我长久困在一场无边无际的虚妄里,清醒沦陷,无力脱身。周遭没有滔天风浪,没有极致惨烈,只有细密丛生的桎梏,无声缠绕着四肢与心神。世人皆踏实地行走于烟火人间,唯独我困在半真半假的境遇中,进退两难,步步受阻,每一次挣扎,都只会触碰到更深的荒芜与刺痛。
旁人看我,一如寻常。朝暮作息,步履平稳,应对人情世故从容有度,看不出半分困顿与狼狈。只有我自己清楚,我的灵魂从未落地,始终悬浮在一片朦胧混沌之中。我像是游离在现实边缘的旁观者,看着人间烟火热烈升腾,看着旁人爱恨坦荡、得失从容,而我始终隔着一层无形的雾霭,无法彻底融入,也无法彻底挣脱。
这场漫长的困顿,始于一场盛大又潦草的相逢。曾与一人倾心相逢,以为是岁岁相守的归途,以为是荒芜岁月的救赎。那段朝夕相伴的时光,温柔又真切,晚风、街巷、闲谈、对视,每一寸光景都滚烫热烈,让我笃定这是余生不变的安稳。我沉溺其中,倾尽真心,把所有期许、所有温柔、所有余生的念想,尽数寄托在这段情愫里。
可世事易碎,好梦难久。短暂的温存过后,只剩仓促的别离,没有铺垫,没有预兆,徒留我停在原地。对方抽身利落,回归寻常生活,岁岁安然,步步新生。唯独我停留在过往的光景里,无法清醒,无法转身。我依旧习惯性描摹旧日的模样,习惯性回想曾经的温柔,习惯性在无数深夜重走一遍旧时的路,反复触碰早已落幕的结局。
久而久之,过往成了一场醒不来的幻境。现实的风穿不透执念的壁垒,崭新的生活挤不进固化的心境。我试图向前走,试图放下过往,试图接纳新的境遇,可每一次迈步,都有细碎的阻碍横亘身前。那些未圆满的遗憾、未释怀的执念、未落幕的心动,化作无形的荆棘,密密麻麻缠绕在前路,刺破所有试图自愈的勇气。
我试过挣脱,试过清醒,试过与过往握手言和。我删掉留存的碎片,避开熟悉的街巷,戒掉习惯性的念想,逼着自己融入热闹,奔赴新生。可越是刻意挣脱,越是深陷其中。

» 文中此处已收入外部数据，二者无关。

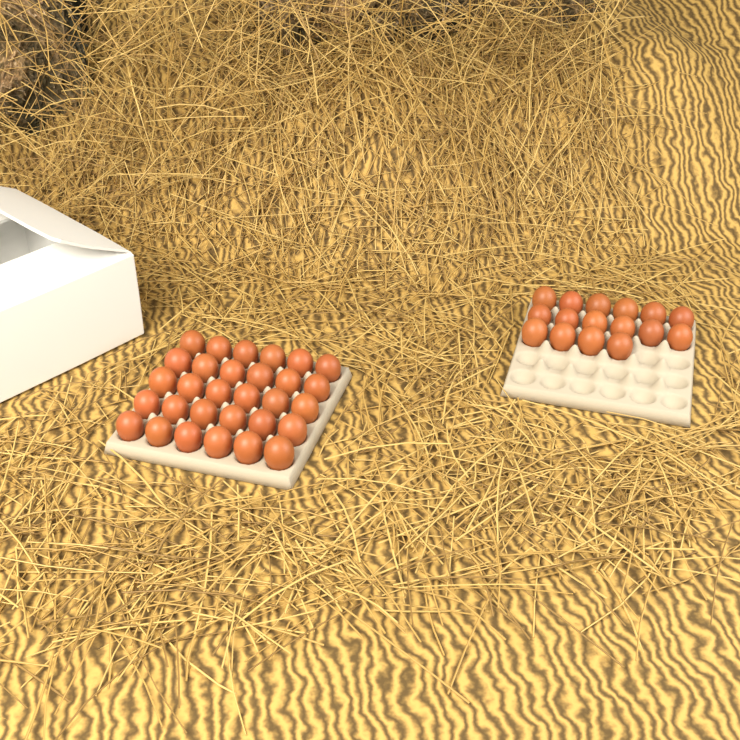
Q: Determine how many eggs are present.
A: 46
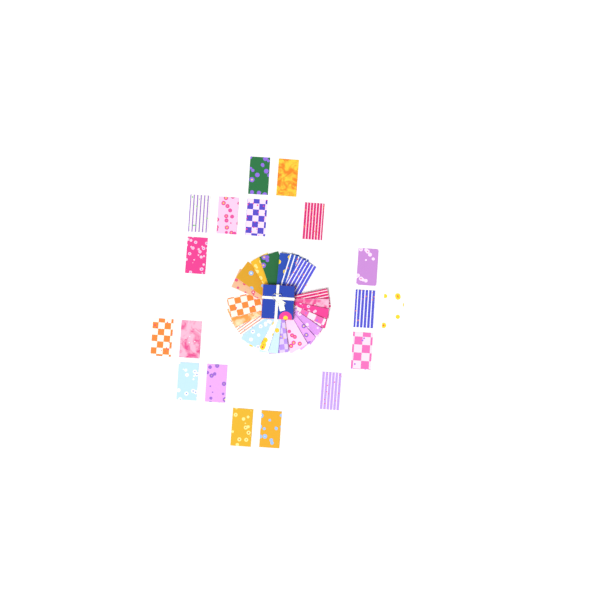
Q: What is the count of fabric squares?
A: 39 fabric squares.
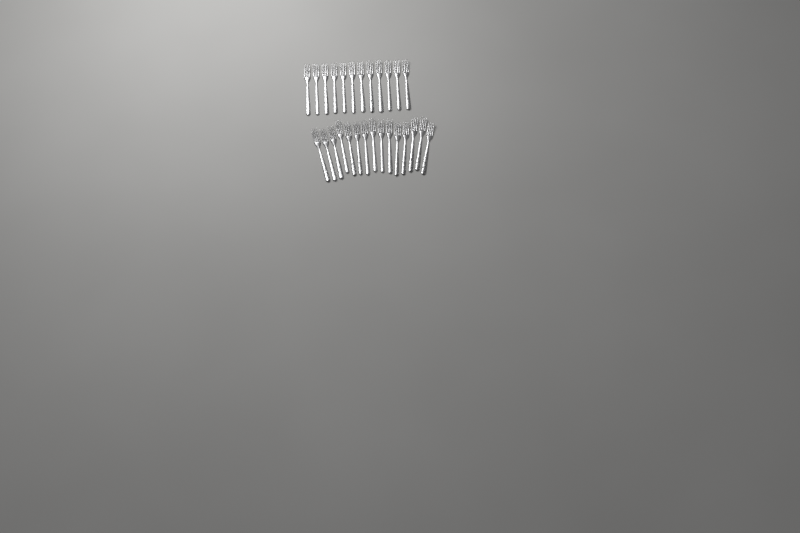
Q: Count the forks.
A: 27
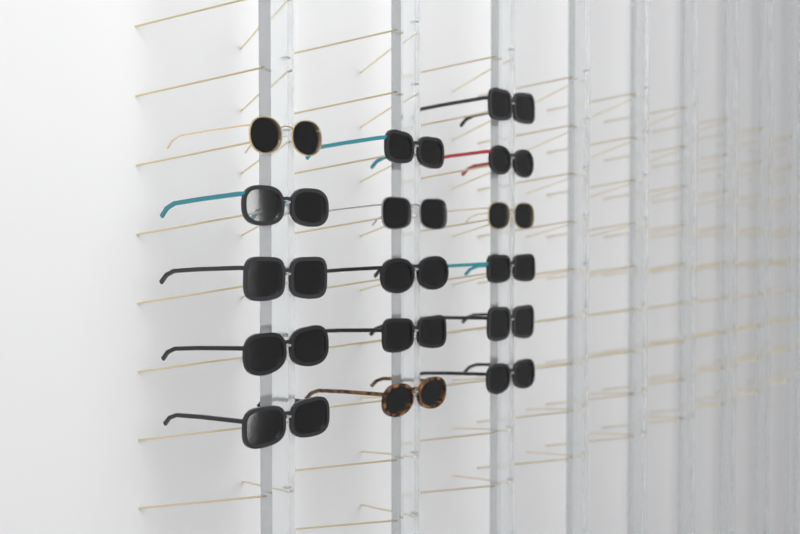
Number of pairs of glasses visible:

热闹过后是更深的空寂,前行之后是折返的执念,所有的自救都显得苍白徒劳,所有的清醒都只是短暂假象。
这便是最磨人的困境,不是彻底的沉沦,也不是全然的清醒。我拥有现实的躯体,行走在真实的人间,却怀揣一场过期的虚妄。我看得见前路的光景,看得见人间的热闹,却始终跨不出执念的牢笼。周遭丛生的阻碍,从不是外界赋予的磨难,而是自己心底不肯消散的执念,是自我捆绑的温柔囚笼。
我渐渐懂得,最可怕的困住,从不是外力的禁锢,而是自我的沉溺。世人皆以为梦境是虚无的解脱,可于我而言,这场漫长的幻境,是最残忍的枷锁。它没有利刃,却岁岁刺心;没有牢笼,却寸步难行。我在其中反复徘徊,反复内耗,反复自愈又反复崩塌,在清醒与沉沦之间反复拉扯,耗尽热忱,耗尽坦荡。
我羡慕那些爱恨利落的人,爱时坦荡奔赴,别时果断抽身,过往清零,前路坦荡。而我始终困在原地,被旧时光裹挟,被旧情绪牵绊。这场漫长的沉溺,让我错过沿途的风景,错失新生的相逢,让岁岁年年,都被困在一片混沌的荒芜里。
岁月缓缓更迭,人间四季往复流转,身边的人来来去去,唯有我停在旧梦之中,被细碎荆棘环绕,进退无门。不必奢求谁来救赎,也不必期盼岁月自愈,这场无人知晓的困局,是我独有的修行,也是我独有的沉沦。
或许终有一日,时光会磨平所有执念,让雾霭散尽,让荆棘归零。那时我终将落地生根,彻底走出这场漫长的虚妄,褪去所有沉溺与困顿,脚踏实地,拥抱真正属于自己的人间烟火与岁岁新生。